Engaging in dysfunctional exercise (DEX) is detrimental to eating disorders (EDs) prognosis, although common amongst clients. Though nutritionally supported exercise can improve ED treatment outcomes, without negatively impacting weight restoration, clinicians remain hesitant to address DEX, perhaps due to a lack of information and training. The current study examined the effects of a Safe Exercise at Every Stage (SEES) training on clinician knowledge and self-efficacy in managing DEX in ED treatment. Eating disorders clinicians completed measures before (n = 96) and after (n = 44) SEES training to assess their knowledge and self-efficacy around treating DEX, with a subsample completing both time points (n = 40). Paired sample t-tests revealed a significant increase in both overall self-efficacy and knowledge after the SEES training. Semi-structured interviews exploring clinicians' thoughts on managing DEX were conducted. Three themes were revealed: “The SEES Training Impact,” “Bridging the Gap Through Staff and Community Support,” and “On the Horizon”. Results highlight the benefits of clinician training round exercise I the context of ED treatment and the need for continued training and providing accessible guidelines to ED clinicians for the management of DEX.

Summary for Lay Audience

Eating disorders (ED) have a lifetime prevalence of 9% in the general population.
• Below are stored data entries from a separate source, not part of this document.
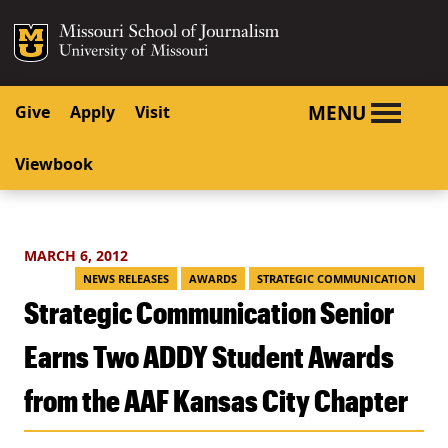
SKIP TO NAVIGATION
SKIP TO CONTENT
Mizzou Logo
University o
MENU
Give
Apply
Visit
Viewbook
MARCH 6, 2012
NEWS RELEASES
AWARDS
STRATEGIC COMMUNICATION
Strategic Communication Senior
Earns Two ADDY Student Awards
from the AAF Kansas City Chapter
One symptom present in nearly 80% of all cases is dysfunctional exercise (DEX), which is associated with an elevated risk of relapse, longer illness chronicity and length of hospital stay, and worse overall pathology. Recent meta-analyses have noted that nutritionally supported exercise interventions can improve ED symptomatology, vital signs, and musculoskeletal health, without negatively impacting weight gain in EDs. However, clinicians lack resources, guidelines, and training to help them manage and safely integrate exercise into ED treatment. The Safe Exercise at Every Stage (SEES) guideline is a clinical tool developed to support safe exercise engagement in ED populations. The proposed study tested the effect of a 2-day interactive SEES training on eating disorders clinicians’ knowledge and self-efficacy around managing DEX. Clinicians completed a survey before and after the training, and a subsample of clinicians participated in semi-structured interviews to discuss the perceived benefits, costs, and barriers to managing DEX in ED settings. We found that the SEES training had a positive impact on the clinicians’ knowledge and self-efficacy. Clinicians also reported being highly satisfied with the training. The semi-structured interviews highlighted the importance of staff and community support for understanding and addressing DEX during ED treatment, and how the ED field could better support addressing DEX in this special population. Overall, the SEES training may be a valuable tool in helping ED clinicians gain confidence in this area of ED treatment and thereby help to close the gap between knowledge and practise currently plaguing the ED field.